Cooperation with the private sector for improved health services

Project description

Title: Tanzanian-German Programme to Support Health – thematic area: Cooperation with the private sector
Commissioned by: German Federal Ministry for Economic Cooperation and Development (BMZ)
Country: Tanzania
Lead executing agency: Ministry of Health and Social Welfare
Overall term: 2003 to 2016


The importance of the private sector for Tanzania’s health system is widely acknowledged. More than a quarter of the country’s health care services are delivered by private providers, most of which are faith-based organisations. A lack of cooperation between the government and the private sector is a missed opportunity to effect improvements to services. To encourage effective partnerships of this kind, dialogue and networking between the public and private sectors are essential.


Improved cooperation between the public and private sectors is improving people’s access to quality healthcare, particularly in rural areas.


In collaboration with other development partners, the project supports the Tanzanian Ministry of Health and Social Welfare in its public-private dialogue, the purpose of which is to help improve the delivery of healthcare services and increase access to them. It promotes the continued evaluation and development of existing partnerships. One example of such partnerships are the service agreements local authorities have signed with private hospitals to provide free access to their services for pregnant women and children under five years of age. These services are financed with government grants.
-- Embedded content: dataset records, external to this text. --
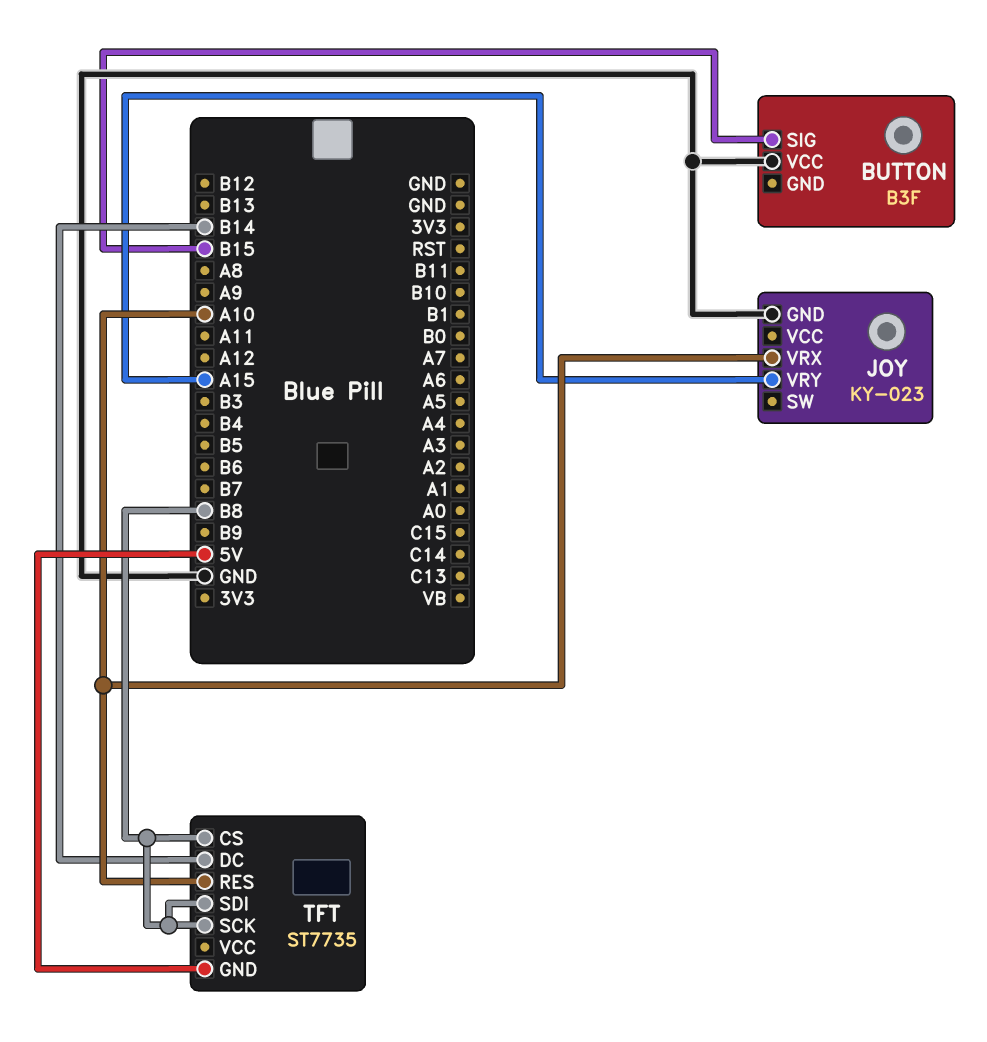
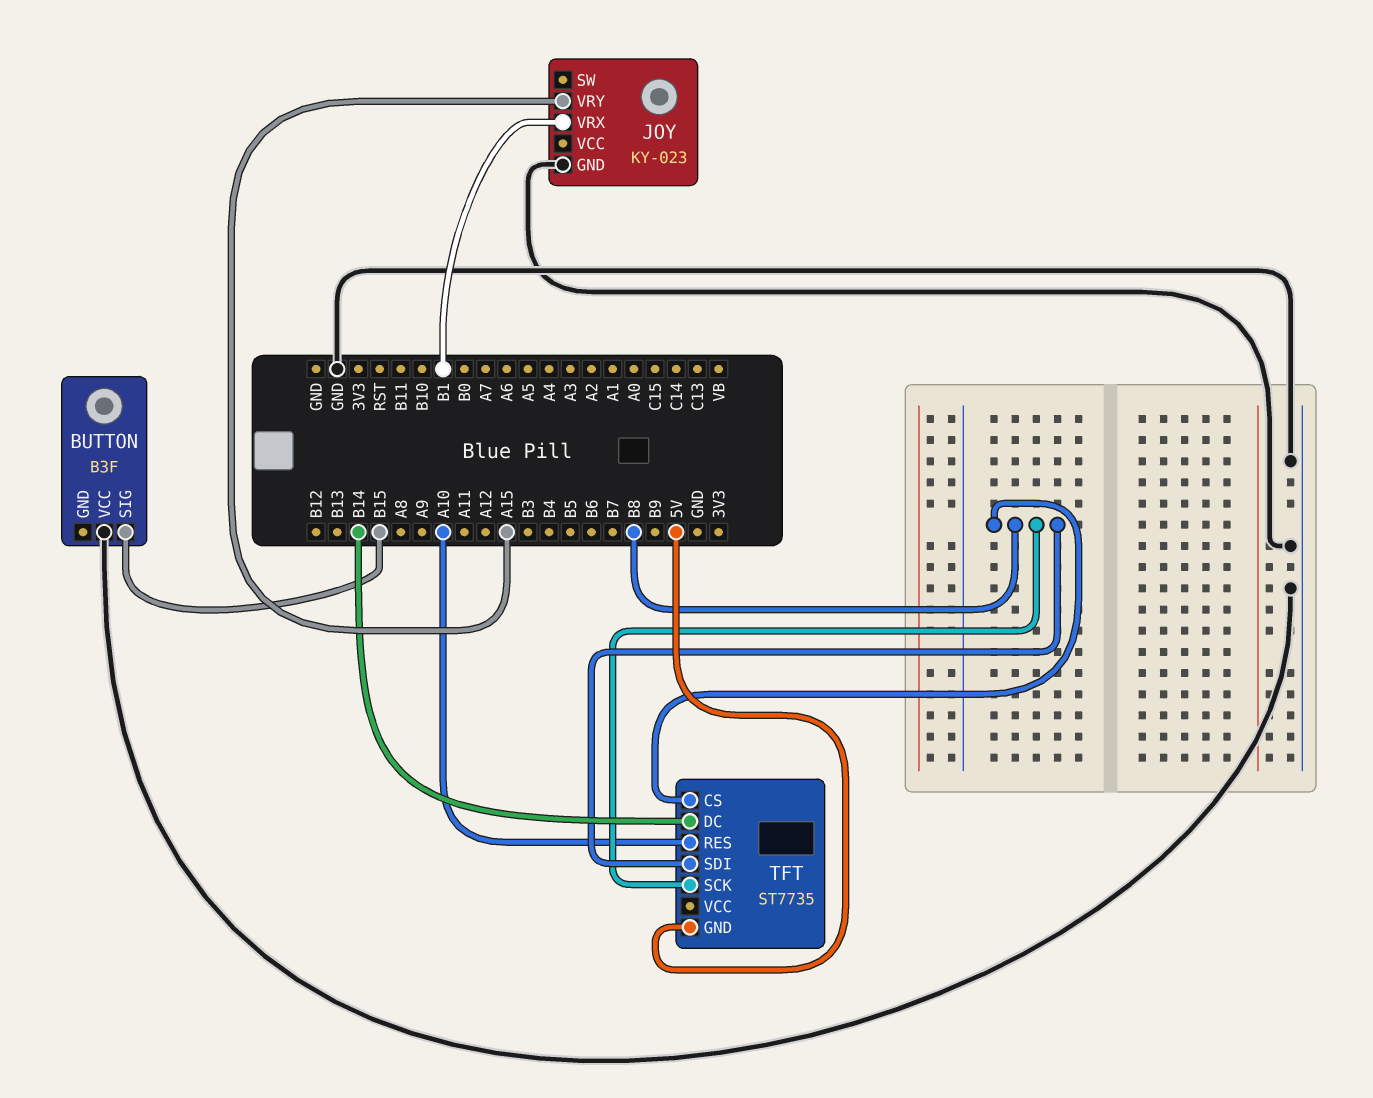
JOY pin VRX: A10 -> B1

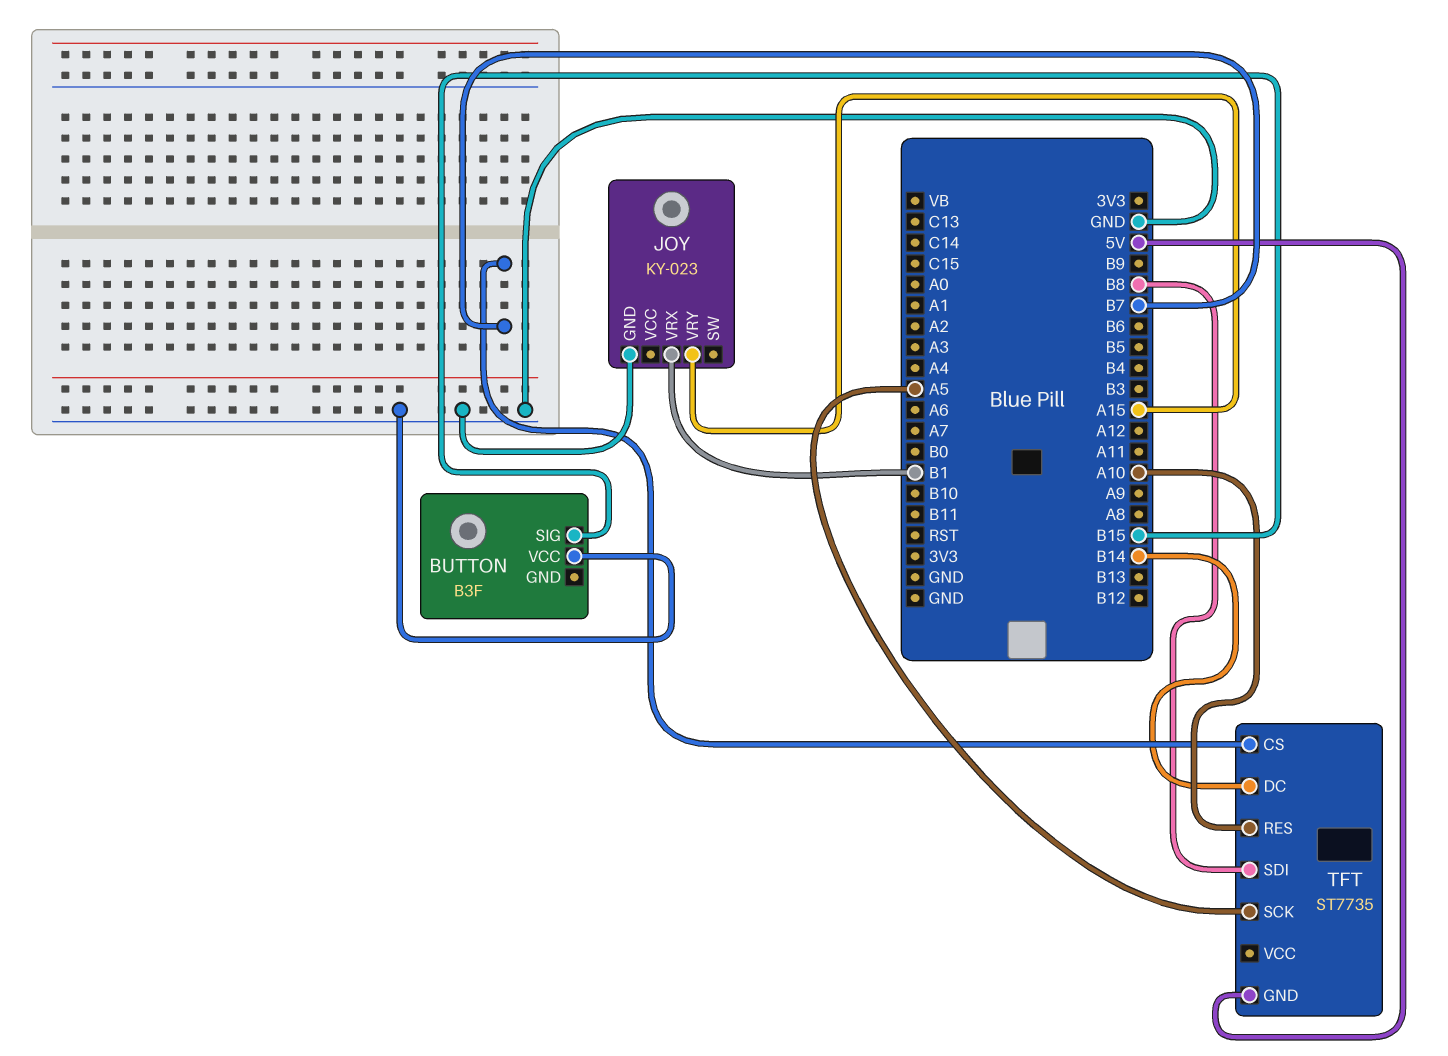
TFT pin CS: B8 -> B7
TFT pin SCK: B8 -> A5

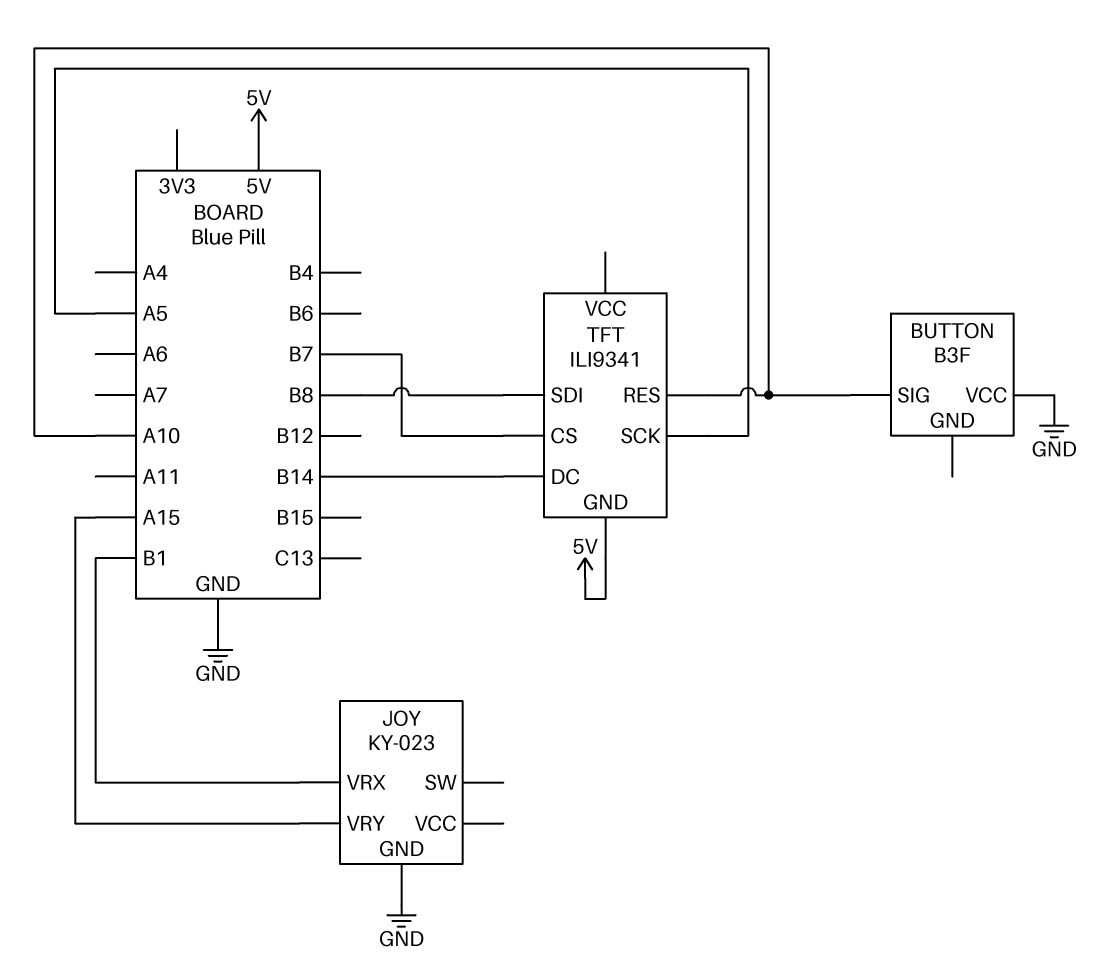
BUTTON pin SIG: B15 -> A10
TFT: ST7735 -> ILI9341

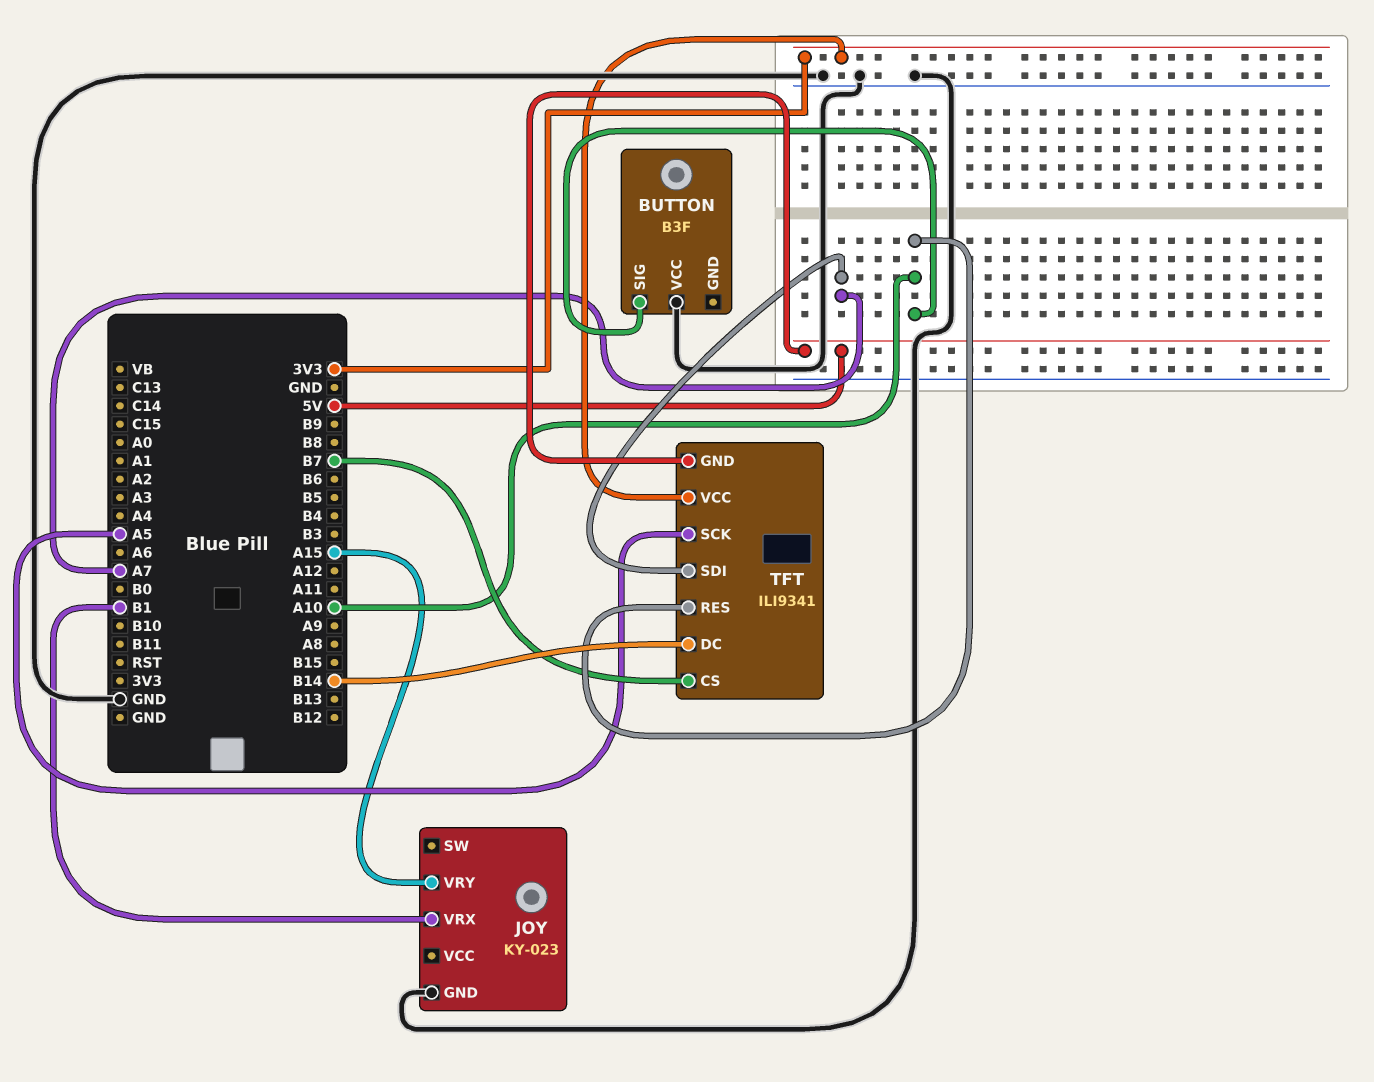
TFT pin SDI: B8 -> A7
TFT pin VCC: none -> 3V3

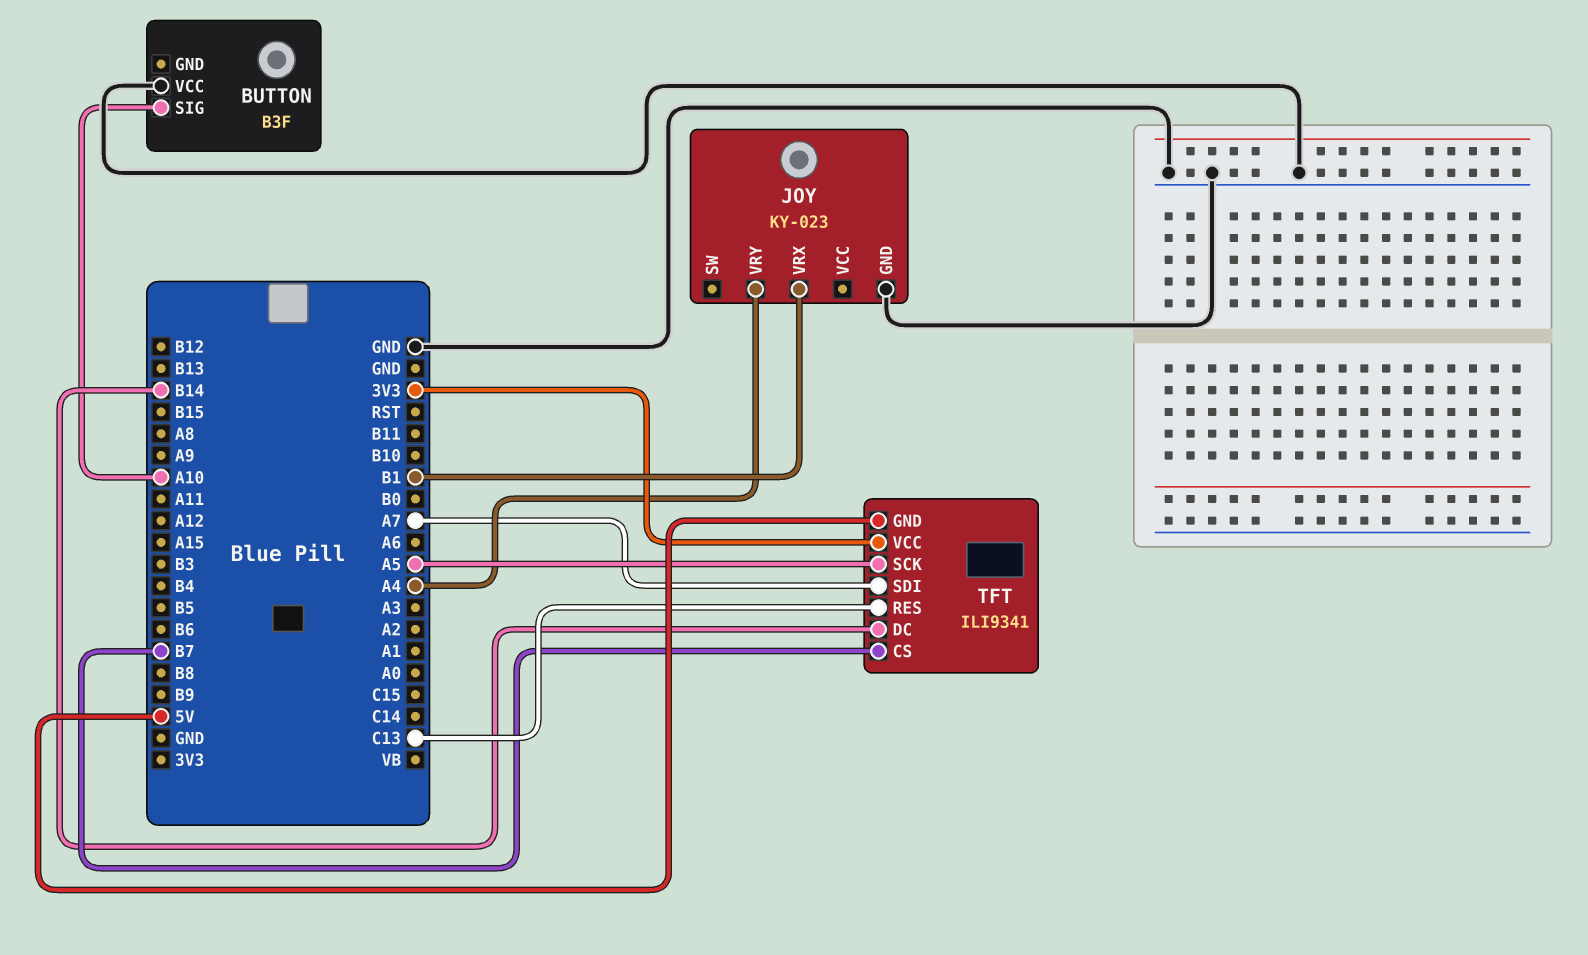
JOY pin VRY: A15 -> A4
TFT pin RES: A10 -> C13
In addition, the project encourages private sector investments in healthcare. Here, the partnerships pave the way for health promotion activities and health insurance schemes for employees and their families, as well as for casual workers.

Results achieved so far

Since April 2014 the Public Private Health Forum, to the development of which the project contributed, has provided a dialogue platform for public and private stakeholders in the health sector.

Some 28 service agreements have been signed in the project regions of Tanga, Mbeya and Lindi, ensuring free access to private hospitals for pregnant women and children under five if they do not live near a public hospital.

With the support of private enterprises, more than 30,000 informal sector workers and their families have been enrolled in community health funds, and are therefore protected them from financial ruin if they should fall ill.